**Requirement:**
Extend the passage below on communication apprehension, picking up after its final sentence.

Top of Document excerpt

It has been argued that “learning proceeds best when [an] organism is in a state of tension” (Phillips, nd, as cited in Devito, 1985, p.325) so it should be noted that while the effects of CA for the individual generally tends to be negative CA is not always detrimental. Low levels of fear can energise us to try harder and learn more. However, as CA is heightened, feelings of discomfort tend to increase and the willingness to communicate declines (McCroskey & Richmond, 1987). Hence, “high CA is seen as a potential inhibitor of the development of both communication competence and communication skill and as a direct precursor of negative communication affect. Low CA, on the other hand, is seen as a facilitator of the development of communication competence and communication skill and as a precursor of positive communication affect”. (McCroskey, 1982, p.21) Studies have shown high CA can impact on a person’s behavior, relationships, the perceptions of others, occupational choice and employment opportunities and education. (McCroskey, 1976b; McCroskey & Richmond, 1979; McCroskey & Richmond, 1987; Richmond, 1984)

Bottom of Document excerpt
Top of Material provided

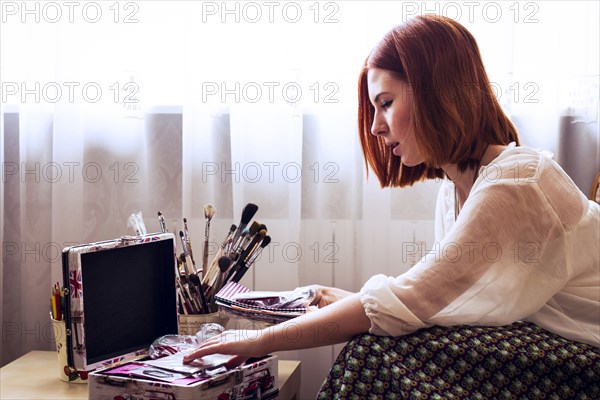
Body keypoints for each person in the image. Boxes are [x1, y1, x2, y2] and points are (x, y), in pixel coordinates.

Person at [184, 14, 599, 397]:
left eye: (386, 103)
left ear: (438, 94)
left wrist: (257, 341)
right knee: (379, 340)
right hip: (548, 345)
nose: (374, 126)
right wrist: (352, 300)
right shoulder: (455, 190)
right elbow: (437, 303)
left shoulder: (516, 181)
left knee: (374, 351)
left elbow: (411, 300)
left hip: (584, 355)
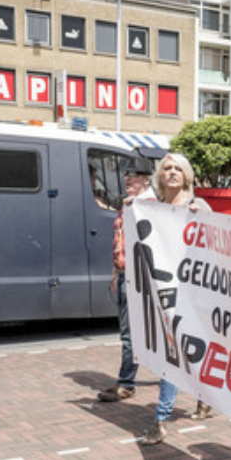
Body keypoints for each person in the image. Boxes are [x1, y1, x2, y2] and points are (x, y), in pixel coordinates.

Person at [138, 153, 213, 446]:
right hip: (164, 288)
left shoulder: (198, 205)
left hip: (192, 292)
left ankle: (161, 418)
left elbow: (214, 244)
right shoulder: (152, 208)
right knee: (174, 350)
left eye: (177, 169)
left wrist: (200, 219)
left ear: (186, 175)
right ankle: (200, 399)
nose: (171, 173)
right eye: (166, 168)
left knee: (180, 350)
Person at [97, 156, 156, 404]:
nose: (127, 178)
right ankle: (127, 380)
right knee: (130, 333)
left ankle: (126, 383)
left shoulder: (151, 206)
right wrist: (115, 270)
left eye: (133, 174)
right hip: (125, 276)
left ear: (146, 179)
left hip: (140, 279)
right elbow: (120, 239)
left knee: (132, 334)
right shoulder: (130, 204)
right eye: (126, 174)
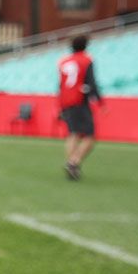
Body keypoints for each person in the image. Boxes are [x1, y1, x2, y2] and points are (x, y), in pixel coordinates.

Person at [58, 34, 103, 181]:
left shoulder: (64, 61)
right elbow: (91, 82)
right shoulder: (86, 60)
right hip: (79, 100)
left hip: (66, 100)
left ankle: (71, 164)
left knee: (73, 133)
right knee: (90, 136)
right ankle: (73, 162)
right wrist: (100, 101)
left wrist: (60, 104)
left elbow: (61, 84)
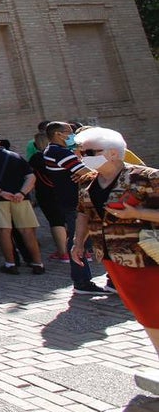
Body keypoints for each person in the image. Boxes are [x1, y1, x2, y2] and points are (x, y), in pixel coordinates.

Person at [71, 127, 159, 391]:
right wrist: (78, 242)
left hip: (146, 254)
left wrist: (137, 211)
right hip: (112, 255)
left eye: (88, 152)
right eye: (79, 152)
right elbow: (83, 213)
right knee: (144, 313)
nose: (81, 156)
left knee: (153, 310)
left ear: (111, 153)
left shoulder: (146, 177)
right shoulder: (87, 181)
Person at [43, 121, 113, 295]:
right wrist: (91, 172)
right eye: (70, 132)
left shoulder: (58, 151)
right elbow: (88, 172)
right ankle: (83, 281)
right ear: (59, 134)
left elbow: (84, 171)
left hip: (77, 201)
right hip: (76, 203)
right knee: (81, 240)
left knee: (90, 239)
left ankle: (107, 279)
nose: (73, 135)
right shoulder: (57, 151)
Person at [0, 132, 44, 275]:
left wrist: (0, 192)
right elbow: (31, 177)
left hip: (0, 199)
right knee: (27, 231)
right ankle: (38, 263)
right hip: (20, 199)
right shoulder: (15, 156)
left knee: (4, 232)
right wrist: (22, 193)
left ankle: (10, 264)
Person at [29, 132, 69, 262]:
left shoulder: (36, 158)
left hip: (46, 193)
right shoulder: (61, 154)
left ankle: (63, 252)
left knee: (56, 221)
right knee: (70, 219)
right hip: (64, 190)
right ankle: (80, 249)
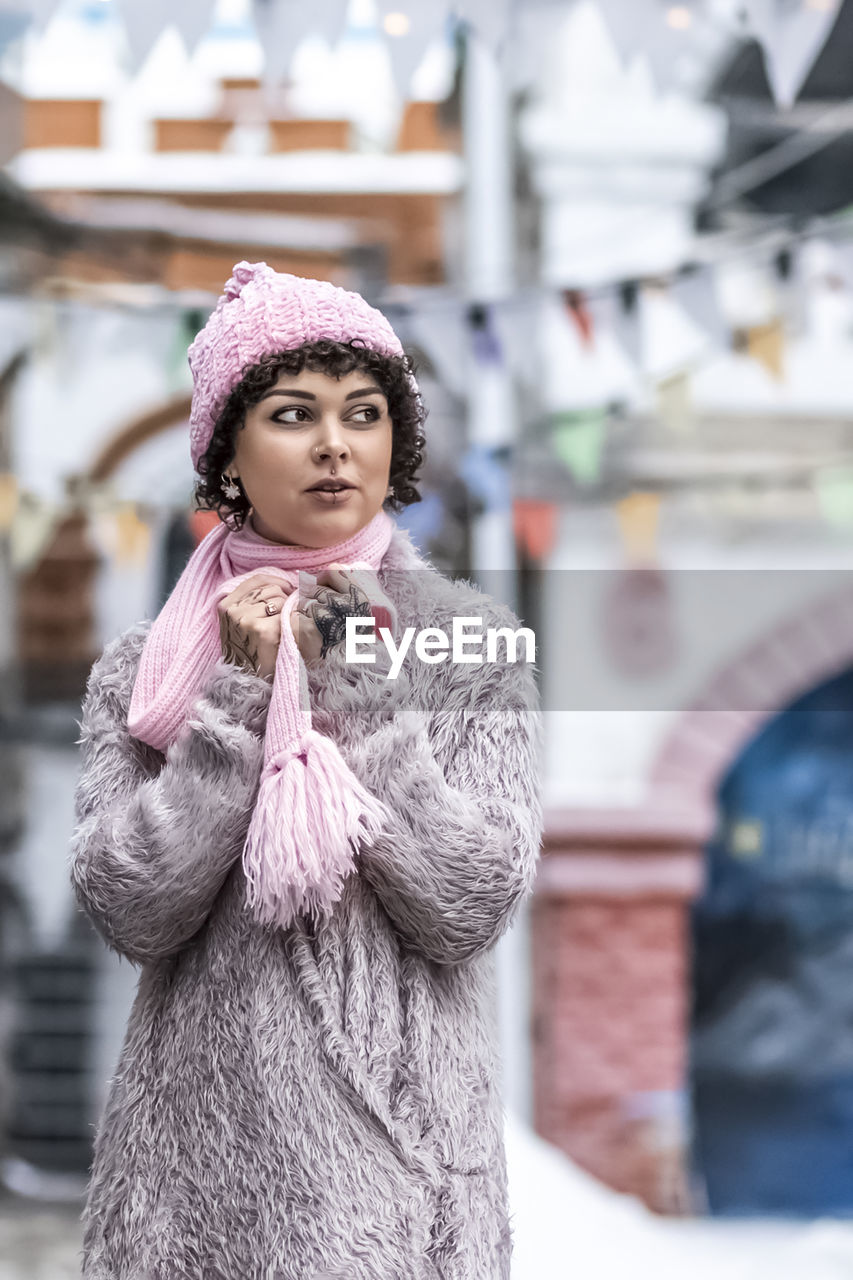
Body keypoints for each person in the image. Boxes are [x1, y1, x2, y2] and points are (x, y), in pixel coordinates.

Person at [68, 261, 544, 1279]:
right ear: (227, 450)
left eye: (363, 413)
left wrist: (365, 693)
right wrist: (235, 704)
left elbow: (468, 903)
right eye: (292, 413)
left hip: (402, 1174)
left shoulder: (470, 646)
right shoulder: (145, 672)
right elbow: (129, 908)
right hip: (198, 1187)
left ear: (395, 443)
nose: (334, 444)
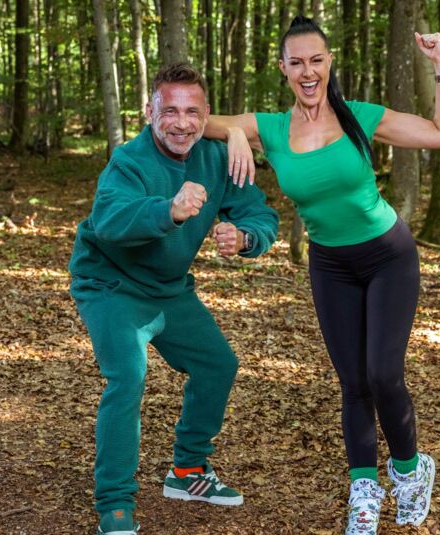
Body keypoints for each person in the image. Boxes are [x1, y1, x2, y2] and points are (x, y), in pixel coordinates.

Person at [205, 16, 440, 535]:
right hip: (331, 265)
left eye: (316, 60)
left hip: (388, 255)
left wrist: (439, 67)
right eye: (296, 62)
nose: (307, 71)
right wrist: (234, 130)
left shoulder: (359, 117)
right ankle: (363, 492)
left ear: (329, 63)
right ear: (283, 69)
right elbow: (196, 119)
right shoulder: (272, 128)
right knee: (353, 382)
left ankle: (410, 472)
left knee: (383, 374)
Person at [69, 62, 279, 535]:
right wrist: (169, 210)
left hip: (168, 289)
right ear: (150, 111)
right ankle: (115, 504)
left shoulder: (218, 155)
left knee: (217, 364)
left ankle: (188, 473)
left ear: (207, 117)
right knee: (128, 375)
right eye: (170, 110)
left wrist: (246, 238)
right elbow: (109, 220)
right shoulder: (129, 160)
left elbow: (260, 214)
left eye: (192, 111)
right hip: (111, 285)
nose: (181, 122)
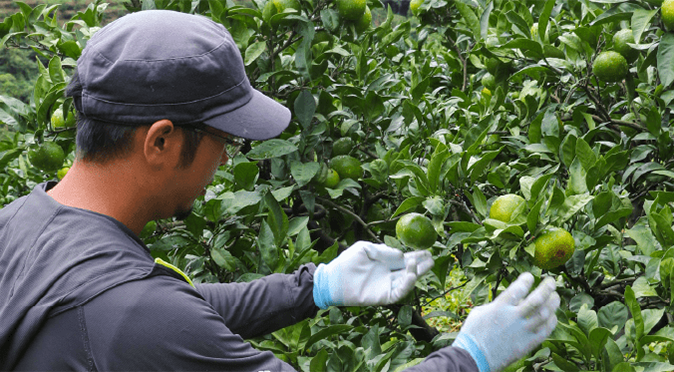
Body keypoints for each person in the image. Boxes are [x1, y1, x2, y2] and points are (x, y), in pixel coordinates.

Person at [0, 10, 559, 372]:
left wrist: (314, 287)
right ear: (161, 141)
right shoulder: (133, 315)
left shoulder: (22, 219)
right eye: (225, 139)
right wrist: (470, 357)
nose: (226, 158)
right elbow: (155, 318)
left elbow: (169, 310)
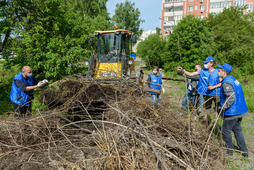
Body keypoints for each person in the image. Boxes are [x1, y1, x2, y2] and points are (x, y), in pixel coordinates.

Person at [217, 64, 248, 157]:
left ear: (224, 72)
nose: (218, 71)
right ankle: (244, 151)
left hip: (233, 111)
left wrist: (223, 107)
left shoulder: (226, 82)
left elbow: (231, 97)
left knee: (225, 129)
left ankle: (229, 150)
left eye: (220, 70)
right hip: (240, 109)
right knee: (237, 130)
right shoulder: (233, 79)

Bottom of Material provided

**Response to this task:**
Behaviour. Many studies have shown that the behaviours of people with high CA actually discourage interaction (McCroskey, 1976b). When approached, mannerisms such as averting eyes, staring into drinks, appearing generally anxious, aloof and unfriendly are all typical (Richmond, 1984). In this way high communication apprehensive’s attempt to avoid communication. When avoidance is not possible they will contribute far fewer ideas, make less relevant comments and agree with the ideas of others more often. (McCroskey, 1976b; McCroskey & Richmond, 1987; Richmond, 1984). Compared to low communication apprehensive’s, in small groups high communication apprehensive’s also tend to use more pauses and rhetorical interrogatives (such as “you know”) in speech; exhibit more tension; and participate less (McCroskey, 1976b; Richmond, 1984). High communication apprehensive people also tend to physically locate themselves where they are less likely to have interaction (McCroskey, 1976a; McCroskey, 1976b). In rooms they choose seats that are to the sides and rear and avoid influential seats and, in wider society, choose housing that is more remote from centres of interaction. (McCroskey, 1976a; McCroskey, 1976b)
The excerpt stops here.